• **REQUIRED WORK**: Find the line with "962 119 14.09" and the line with "22 757 4.38" in the entries below; output exactly those two lines, every line between them, and no others.
*** Block opens ***
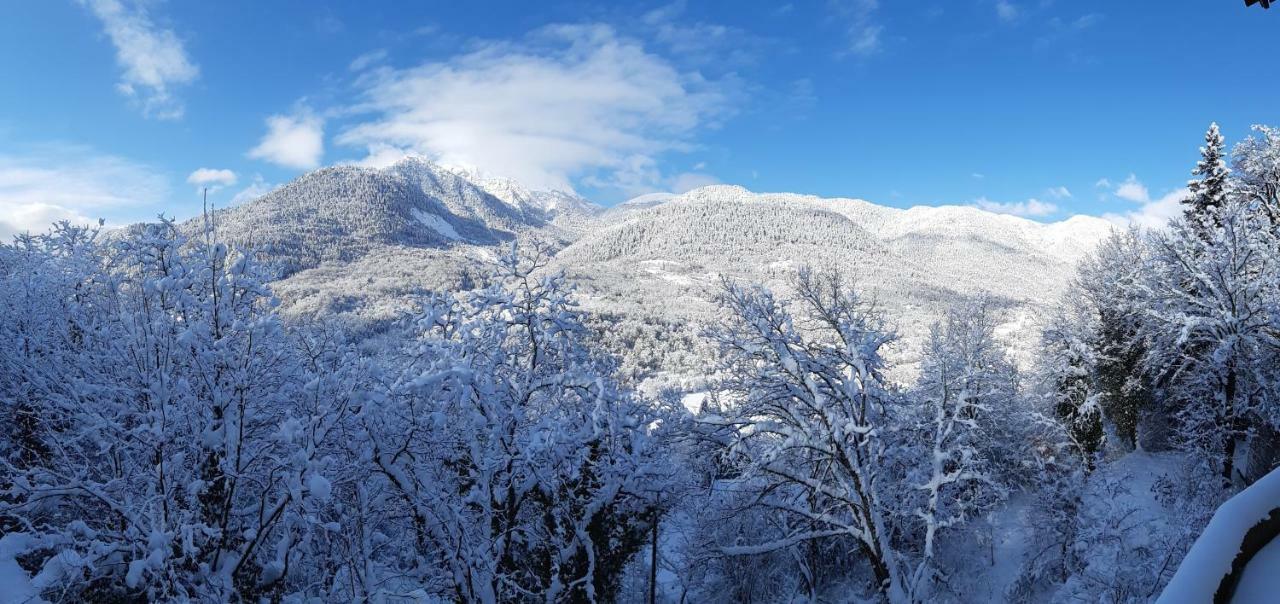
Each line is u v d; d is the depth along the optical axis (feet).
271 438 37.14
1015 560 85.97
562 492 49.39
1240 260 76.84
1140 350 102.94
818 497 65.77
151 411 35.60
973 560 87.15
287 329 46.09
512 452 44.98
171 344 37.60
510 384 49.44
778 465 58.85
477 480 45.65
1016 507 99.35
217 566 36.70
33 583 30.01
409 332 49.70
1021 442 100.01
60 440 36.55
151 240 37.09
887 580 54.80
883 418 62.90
*** Block closes ***
*** Block opens ***
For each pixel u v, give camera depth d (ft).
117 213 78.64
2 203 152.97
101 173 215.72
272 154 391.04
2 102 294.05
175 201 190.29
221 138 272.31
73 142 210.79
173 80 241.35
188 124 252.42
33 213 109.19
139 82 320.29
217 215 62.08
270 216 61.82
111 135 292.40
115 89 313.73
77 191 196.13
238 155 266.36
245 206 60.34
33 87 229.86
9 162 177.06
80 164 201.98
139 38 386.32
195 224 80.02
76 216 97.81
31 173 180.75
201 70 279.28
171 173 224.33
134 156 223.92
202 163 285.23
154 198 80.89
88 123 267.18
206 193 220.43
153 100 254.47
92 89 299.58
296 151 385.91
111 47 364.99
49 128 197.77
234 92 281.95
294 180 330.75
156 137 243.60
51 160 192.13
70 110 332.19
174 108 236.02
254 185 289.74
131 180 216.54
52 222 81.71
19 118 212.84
*** Block closes ***
*** Block opens ***
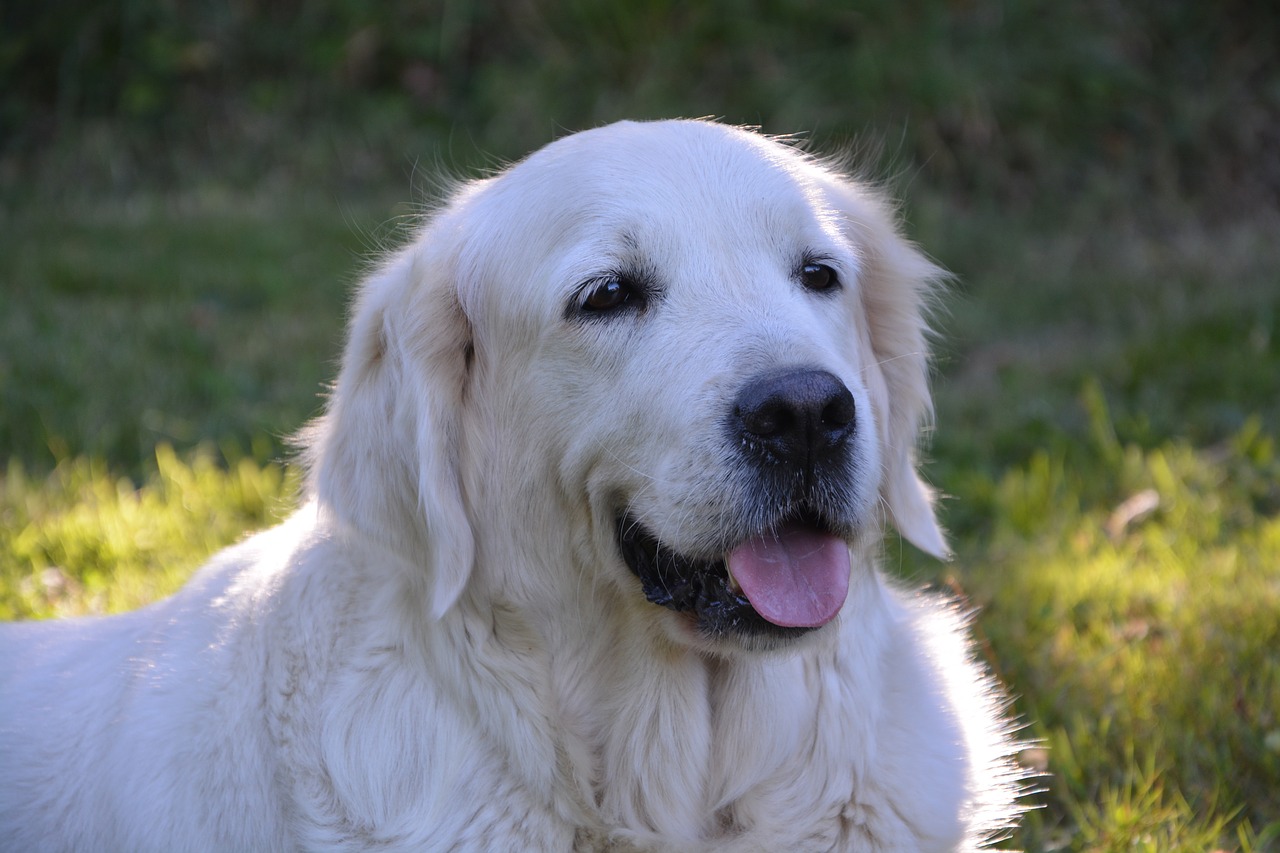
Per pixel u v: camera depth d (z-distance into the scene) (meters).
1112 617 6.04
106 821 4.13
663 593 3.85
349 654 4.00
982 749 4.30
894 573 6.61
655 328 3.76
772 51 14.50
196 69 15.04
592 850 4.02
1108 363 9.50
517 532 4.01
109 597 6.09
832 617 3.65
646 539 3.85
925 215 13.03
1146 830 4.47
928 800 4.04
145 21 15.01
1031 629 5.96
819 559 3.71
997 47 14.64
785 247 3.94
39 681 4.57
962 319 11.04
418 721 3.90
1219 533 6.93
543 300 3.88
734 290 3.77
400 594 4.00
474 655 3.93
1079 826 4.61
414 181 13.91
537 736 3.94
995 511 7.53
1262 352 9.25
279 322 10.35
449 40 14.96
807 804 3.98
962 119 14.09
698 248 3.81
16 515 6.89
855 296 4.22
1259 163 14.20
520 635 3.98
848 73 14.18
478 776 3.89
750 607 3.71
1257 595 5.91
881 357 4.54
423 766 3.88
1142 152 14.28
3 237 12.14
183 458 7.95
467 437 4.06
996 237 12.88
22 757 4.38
*** Block closes ***
• **RESPONSE FOR THIS EXERCISE**:
962 119 14.09
698 248 3.81
16 515 6.89
855 296 4.22
1259 163 14.20
520 635 3.98
848 73 14.18
478 776 3.89
750 607 3.71
1257 595 5.91
881 357 4.54
423 766 3.88
1142 152 14.28
3 237 12.14
183 458 7.95
467 437 4.06
996 237 12.88
22 757 4.38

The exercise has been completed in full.